The results for each dataset is arranged in one row (human Chr22 in (ac), simulated human Chr19 in (df), rat Chr20 in (gi), Sasso chicken Chr20 in (jl)). The columns from left to right respectively contain accuracy, INFO score, and MaCH-Rsq results. The lines show the average of the metrics, while the bars around each line indicate a 95% confidence interval. Source data are provided as a Source Data file.
Fig. 6
Fig. 6. The architecture of STICI.
a Overall pipeline of the proposed framework: the data is separated into paternal and maternal haplotypes in the case of diplotypes, and it remains the same for haplotypes. While the figure shows phased genotypes, STICI can handle unphased data as well (though the performance degrades).
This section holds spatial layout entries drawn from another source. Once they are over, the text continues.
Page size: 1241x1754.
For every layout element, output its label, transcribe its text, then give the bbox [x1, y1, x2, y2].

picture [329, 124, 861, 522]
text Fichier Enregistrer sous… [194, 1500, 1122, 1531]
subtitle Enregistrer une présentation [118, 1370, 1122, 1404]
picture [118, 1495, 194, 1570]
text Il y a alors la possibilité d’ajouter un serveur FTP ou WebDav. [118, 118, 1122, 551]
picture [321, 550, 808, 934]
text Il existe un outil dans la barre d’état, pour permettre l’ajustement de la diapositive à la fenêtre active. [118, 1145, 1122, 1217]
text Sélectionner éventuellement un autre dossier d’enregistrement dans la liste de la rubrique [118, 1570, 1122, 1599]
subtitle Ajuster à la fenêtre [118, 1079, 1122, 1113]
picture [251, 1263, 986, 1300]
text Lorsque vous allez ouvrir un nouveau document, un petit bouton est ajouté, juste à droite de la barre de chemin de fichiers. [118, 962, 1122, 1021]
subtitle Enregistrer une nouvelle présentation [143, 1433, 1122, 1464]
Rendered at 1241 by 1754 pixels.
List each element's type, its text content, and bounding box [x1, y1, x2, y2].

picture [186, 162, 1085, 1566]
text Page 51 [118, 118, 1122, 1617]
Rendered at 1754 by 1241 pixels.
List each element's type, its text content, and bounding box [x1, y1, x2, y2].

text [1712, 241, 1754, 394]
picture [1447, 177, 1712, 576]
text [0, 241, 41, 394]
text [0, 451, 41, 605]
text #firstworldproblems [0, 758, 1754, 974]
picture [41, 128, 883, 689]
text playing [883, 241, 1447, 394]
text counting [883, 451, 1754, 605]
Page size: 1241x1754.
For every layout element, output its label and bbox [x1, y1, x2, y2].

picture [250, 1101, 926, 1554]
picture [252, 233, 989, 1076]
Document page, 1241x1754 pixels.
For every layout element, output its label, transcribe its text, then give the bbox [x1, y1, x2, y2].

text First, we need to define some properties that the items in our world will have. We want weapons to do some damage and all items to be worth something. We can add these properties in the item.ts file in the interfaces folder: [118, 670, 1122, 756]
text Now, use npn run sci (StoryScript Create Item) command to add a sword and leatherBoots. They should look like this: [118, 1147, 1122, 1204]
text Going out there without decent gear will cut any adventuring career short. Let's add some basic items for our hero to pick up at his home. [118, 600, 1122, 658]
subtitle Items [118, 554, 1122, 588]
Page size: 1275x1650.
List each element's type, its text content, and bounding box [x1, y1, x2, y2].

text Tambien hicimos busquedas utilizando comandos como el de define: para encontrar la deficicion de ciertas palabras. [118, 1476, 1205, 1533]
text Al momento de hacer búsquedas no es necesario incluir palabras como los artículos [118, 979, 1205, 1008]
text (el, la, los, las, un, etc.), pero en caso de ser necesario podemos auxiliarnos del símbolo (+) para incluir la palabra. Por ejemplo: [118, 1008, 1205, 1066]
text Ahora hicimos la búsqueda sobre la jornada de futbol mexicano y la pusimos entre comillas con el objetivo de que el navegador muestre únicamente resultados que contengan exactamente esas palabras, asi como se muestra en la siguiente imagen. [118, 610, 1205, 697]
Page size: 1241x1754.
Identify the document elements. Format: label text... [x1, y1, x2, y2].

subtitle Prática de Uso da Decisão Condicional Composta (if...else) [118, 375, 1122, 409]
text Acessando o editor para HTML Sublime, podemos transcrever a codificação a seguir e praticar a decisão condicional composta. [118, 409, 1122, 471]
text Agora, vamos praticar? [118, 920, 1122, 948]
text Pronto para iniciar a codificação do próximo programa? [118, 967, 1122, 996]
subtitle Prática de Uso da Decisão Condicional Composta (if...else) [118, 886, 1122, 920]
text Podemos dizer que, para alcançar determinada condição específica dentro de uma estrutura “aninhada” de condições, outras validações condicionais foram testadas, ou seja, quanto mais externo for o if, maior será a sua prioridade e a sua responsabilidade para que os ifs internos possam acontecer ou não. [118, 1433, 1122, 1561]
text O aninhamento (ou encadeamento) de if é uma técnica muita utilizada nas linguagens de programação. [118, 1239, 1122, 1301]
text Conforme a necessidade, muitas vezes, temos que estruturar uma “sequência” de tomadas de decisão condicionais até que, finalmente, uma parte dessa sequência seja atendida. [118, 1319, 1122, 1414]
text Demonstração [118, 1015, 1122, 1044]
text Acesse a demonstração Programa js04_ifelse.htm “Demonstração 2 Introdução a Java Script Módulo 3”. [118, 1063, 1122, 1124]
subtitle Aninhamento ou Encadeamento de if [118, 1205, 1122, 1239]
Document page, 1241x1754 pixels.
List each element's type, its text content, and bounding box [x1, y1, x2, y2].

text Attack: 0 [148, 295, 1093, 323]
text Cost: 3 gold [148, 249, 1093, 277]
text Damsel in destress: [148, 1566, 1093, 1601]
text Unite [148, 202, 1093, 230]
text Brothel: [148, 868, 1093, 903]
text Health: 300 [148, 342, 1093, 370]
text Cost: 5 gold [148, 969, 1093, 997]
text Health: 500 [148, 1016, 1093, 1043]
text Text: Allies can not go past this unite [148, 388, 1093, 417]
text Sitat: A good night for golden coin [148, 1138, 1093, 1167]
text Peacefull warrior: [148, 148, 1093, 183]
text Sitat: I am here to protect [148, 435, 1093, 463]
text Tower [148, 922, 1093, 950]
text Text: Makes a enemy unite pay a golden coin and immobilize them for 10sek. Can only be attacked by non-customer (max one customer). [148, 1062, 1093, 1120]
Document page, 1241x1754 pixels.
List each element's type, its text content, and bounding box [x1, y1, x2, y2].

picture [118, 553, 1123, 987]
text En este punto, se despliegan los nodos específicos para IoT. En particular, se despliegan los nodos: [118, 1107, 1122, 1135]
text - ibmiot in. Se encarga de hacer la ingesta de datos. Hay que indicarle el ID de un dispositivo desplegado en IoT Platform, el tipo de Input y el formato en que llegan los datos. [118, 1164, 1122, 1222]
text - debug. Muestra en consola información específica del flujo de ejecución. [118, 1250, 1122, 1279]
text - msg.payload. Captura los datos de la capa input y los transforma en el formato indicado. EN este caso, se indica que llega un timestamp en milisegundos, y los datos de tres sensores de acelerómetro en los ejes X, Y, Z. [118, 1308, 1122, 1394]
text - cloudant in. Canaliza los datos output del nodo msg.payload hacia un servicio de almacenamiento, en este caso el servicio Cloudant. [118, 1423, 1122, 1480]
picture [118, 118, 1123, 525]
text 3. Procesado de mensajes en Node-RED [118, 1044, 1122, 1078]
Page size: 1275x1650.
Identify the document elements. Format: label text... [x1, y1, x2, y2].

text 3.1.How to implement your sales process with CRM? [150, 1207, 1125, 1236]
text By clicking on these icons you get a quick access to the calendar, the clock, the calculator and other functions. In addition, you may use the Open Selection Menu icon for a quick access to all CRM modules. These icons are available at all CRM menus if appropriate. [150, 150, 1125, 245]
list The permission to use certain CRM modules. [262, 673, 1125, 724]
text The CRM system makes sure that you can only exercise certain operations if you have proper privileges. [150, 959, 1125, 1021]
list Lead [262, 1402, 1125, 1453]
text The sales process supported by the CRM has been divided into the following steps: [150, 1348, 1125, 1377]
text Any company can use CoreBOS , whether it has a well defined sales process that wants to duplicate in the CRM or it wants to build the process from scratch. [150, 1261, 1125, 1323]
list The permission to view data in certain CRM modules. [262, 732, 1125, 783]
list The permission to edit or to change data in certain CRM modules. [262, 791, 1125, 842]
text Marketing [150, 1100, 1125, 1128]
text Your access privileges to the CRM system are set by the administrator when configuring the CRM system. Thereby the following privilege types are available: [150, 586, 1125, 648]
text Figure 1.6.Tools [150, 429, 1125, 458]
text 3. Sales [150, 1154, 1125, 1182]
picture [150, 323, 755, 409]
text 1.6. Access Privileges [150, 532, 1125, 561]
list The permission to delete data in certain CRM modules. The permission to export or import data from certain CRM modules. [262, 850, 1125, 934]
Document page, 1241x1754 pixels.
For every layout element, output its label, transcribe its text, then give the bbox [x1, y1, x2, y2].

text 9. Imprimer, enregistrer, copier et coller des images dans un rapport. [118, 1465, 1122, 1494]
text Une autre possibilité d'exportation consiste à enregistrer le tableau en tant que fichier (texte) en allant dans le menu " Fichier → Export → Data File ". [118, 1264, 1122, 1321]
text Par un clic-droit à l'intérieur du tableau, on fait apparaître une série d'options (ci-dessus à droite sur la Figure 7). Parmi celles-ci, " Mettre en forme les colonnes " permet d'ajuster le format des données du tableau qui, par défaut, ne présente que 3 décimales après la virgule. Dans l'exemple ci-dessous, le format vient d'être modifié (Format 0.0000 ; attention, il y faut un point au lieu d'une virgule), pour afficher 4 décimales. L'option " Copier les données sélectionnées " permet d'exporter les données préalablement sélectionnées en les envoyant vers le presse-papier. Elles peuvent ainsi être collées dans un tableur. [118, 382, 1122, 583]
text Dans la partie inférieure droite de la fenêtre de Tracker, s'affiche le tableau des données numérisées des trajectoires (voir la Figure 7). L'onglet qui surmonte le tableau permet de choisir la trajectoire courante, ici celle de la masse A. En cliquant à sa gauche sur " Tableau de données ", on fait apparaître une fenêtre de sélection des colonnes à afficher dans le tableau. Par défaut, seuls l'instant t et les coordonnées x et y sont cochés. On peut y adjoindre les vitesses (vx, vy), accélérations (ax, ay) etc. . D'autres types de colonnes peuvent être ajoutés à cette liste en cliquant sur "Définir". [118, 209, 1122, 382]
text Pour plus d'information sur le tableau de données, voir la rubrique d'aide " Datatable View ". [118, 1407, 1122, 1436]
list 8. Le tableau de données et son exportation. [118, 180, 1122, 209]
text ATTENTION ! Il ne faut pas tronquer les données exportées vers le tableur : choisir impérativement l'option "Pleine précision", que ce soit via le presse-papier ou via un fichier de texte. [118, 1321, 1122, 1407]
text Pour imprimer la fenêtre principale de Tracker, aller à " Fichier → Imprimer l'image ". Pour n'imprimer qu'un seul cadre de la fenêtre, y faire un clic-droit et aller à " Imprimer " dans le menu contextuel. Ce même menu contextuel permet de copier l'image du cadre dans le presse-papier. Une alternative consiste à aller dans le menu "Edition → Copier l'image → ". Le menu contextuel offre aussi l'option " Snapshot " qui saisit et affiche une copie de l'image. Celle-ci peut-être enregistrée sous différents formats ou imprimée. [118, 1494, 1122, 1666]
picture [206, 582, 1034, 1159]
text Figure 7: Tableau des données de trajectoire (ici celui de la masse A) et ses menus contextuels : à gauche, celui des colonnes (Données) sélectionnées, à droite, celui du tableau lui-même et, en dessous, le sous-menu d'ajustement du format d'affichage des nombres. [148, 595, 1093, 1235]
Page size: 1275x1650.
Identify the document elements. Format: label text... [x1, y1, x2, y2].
Next, the data is one-hot encoded and fed into our Cat-Embedding layer, followed by splitting the data vertically into k chunks. The chunks overlap in order to capture information for the SNVs residing around the chunks' edges. Each branch passes through a unique set of attention, convolution, and fully connected layers. In the self-attention block, the flanking variants that come from the neighboring chunks are removed after applying multi-head attention. Finally, the results of all branches are assembled to generate the final sequence. b The workflow of proposed Categorical Embedding: we consider a unique vector space for each unique categorical value in each SNV/feature. To save computational resources, instead of pre-allocating these vectors, we use the addition of positional embedding and categorical value embeddings in order to generate unique embedding vectors for each categorical value in each SNV/feature. We consider a missing (or masked) value as another categorical value (allele) in our model. Here, 2 (highlighted in red) represents the missing value. c Convolution blocks: two parallel convolutional branches with varying kernel sizes are used in our convolution blocks. These multi-scale convolutional blocks allow STICI to capture information at multiple spatial scales in the input data, similar to the pattern-matching idea used in classical computer vision methods using convolution. Given the variable sizes of LD blocks, multi-scaled convolution is expected to excel at capturing LD patterns compared to single-scaled convolutions.